§ Working data:
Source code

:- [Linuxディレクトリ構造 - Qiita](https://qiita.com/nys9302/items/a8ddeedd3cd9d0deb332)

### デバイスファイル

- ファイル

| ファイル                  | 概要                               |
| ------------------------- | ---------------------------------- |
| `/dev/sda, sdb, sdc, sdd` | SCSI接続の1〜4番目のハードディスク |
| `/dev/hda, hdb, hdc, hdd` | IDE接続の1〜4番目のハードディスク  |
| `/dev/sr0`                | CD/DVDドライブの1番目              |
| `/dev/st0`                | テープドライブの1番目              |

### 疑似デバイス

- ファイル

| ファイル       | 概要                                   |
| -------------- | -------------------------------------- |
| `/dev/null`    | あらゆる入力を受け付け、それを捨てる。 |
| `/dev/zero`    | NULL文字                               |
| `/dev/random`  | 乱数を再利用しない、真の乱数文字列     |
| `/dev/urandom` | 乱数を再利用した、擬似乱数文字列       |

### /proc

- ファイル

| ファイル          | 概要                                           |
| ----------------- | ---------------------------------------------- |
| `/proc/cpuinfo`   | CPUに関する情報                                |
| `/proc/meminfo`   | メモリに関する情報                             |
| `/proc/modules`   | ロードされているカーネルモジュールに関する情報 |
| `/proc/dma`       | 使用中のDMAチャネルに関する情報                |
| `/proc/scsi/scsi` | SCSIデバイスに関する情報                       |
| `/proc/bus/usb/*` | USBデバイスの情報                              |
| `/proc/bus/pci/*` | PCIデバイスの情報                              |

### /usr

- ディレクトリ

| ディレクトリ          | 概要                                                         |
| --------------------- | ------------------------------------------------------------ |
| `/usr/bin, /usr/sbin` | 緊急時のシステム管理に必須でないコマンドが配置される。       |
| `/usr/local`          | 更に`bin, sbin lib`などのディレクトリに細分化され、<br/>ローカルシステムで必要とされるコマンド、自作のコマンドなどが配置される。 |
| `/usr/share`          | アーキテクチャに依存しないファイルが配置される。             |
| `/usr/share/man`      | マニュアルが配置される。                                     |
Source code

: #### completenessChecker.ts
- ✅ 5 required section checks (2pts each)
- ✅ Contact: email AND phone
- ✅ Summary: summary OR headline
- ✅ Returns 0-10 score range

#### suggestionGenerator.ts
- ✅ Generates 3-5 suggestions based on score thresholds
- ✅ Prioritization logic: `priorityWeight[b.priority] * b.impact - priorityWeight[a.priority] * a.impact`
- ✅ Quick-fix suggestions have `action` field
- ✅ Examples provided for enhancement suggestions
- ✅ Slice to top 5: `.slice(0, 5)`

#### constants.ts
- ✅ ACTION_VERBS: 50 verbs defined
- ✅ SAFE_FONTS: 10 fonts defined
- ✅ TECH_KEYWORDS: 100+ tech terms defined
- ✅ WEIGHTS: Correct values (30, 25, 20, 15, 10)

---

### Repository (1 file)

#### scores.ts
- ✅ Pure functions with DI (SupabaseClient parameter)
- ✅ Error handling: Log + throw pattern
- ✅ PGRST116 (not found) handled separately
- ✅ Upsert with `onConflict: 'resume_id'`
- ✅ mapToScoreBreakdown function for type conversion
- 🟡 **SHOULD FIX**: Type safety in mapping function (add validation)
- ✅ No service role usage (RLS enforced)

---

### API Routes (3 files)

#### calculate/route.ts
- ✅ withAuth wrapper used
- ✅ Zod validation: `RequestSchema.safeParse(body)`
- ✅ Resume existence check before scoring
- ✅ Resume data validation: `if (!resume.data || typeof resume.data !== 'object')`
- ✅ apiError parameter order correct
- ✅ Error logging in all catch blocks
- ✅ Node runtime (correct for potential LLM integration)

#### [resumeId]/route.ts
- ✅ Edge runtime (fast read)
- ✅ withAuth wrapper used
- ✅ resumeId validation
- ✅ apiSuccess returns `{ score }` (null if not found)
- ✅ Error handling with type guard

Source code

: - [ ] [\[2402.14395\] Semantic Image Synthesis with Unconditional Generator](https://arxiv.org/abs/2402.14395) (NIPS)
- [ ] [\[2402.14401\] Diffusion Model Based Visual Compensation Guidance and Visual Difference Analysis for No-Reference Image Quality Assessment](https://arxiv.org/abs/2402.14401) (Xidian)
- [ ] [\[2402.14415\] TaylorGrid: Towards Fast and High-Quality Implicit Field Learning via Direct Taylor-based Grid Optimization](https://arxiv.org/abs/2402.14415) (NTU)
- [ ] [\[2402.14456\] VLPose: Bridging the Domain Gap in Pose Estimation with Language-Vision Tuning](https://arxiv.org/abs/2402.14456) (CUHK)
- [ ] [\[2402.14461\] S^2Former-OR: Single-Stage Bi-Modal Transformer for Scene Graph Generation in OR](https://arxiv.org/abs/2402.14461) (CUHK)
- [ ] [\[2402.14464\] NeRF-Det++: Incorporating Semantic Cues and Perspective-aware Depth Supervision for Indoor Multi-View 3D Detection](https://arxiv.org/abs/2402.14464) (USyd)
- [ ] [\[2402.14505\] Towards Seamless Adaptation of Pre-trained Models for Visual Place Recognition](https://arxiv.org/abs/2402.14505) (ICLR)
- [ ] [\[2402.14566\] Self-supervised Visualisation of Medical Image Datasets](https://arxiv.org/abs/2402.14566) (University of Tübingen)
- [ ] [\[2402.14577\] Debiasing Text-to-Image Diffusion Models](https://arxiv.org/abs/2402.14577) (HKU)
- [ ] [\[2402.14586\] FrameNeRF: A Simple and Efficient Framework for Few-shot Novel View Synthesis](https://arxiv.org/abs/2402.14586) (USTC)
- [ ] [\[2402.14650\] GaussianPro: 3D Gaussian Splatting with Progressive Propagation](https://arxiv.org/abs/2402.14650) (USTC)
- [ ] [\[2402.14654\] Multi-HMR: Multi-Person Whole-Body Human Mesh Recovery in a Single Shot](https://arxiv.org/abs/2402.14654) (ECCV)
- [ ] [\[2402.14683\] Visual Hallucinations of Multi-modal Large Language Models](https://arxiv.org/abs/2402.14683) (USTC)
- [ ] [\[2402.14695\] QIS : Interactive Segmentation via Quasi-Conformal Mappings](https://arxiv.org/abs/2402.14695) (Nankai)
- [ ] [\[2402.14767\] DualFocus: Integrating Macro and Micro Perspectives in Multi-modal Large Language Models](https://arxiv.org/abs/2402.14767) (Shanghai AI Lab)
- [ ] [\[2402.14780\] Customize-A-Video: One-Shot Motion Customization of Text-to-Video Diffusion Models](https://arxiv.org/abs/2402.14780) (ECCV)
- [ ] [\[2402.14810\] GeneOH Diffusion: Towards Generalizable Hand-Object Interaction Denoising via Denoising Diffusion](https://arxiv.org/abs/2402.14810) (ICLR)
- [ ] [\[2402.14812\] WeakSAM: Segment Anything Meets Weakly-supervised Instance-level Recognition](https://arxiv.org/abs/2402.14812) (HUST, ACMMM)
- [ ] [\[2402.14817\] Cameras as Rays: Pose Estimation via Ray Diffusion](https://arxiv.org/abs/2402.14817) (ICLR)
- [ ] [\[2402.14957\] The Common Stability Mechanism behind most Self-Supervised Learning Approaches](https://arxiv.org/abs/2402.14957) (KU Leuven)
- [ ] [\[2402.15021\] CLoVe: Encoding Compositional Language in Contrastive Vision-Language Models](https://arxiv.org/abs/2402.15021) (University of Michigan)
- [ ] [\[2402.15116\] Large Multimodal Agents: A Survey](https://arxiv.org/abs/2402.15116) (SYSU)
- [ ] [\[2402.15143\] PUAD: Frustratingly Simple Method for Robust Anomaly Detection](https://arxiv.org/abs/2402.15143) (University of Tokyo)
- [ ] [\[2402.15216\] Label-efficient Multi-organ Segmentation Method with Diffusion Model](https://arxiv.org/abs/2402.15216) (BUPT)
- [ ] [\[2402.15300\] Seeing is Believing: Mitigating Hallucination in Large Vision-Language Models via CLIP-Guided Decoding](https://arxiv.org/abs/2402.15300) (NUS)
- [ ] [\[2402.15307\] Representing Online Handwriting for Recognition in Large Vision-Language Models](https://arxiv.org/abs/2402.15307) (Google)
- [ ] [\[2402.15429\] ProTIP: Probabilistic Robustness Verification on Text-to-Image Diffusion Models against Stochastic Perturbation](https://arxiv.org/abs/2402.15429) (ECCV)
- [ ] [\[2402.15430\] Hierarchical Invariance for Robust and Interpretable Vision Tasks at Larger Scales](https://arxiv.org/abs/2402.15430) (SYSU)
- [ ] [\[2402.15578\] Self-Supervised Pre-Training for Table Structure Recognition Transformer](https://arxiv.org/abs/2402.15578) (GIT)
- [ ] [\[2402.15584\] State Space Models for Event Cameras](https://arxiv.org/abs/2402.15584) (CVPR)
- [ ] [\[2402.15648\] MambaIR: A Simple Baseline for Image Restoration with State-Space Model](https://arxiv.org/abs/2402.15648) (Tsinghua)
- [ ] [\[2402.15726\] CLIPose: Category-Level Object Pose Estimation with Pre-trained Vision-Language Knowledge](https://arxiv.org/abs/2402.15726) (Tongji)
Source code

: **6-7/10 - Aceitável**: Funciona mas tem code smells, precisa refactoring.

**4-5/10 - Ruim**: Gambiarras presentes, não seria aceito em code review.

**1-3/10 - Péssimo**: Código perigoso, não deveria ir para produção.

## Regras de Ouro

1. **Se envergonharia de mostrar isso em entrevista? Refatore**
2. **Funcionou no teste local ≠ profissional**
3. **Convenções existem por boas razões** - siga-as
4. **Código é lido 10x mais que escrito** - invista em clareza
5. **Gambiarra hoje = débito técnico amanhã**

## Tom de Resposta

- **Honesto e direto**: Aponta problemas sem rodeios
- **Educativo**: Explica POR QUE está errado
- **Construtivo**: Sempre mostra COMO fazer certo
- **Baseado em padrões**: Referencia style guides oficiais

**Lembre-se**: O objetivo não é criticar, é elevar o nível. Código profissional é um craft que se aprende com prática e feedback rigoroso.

§ What you need to do: Your answer should consist solely of the lines above from the line with "- ✅ Edge runtime (fast read)" to the line with "[ ] [\[2402.14395\]", both included, reproduced exactly.

§ Answer area:
- ✅ Edge runtime (fast read)
- ✅ withAuth wrapper used
- ✅ resumeId validation
- ✅ apiSuccess returns `{ score }` (null if not found)
- ✅ Error handling with type guard

Source code

: - [ ] [\[2402.14395\] Semantic Image Synthesis with Unconditional Generator](https://arxiv.org/abs/2402.14395) (NIPS)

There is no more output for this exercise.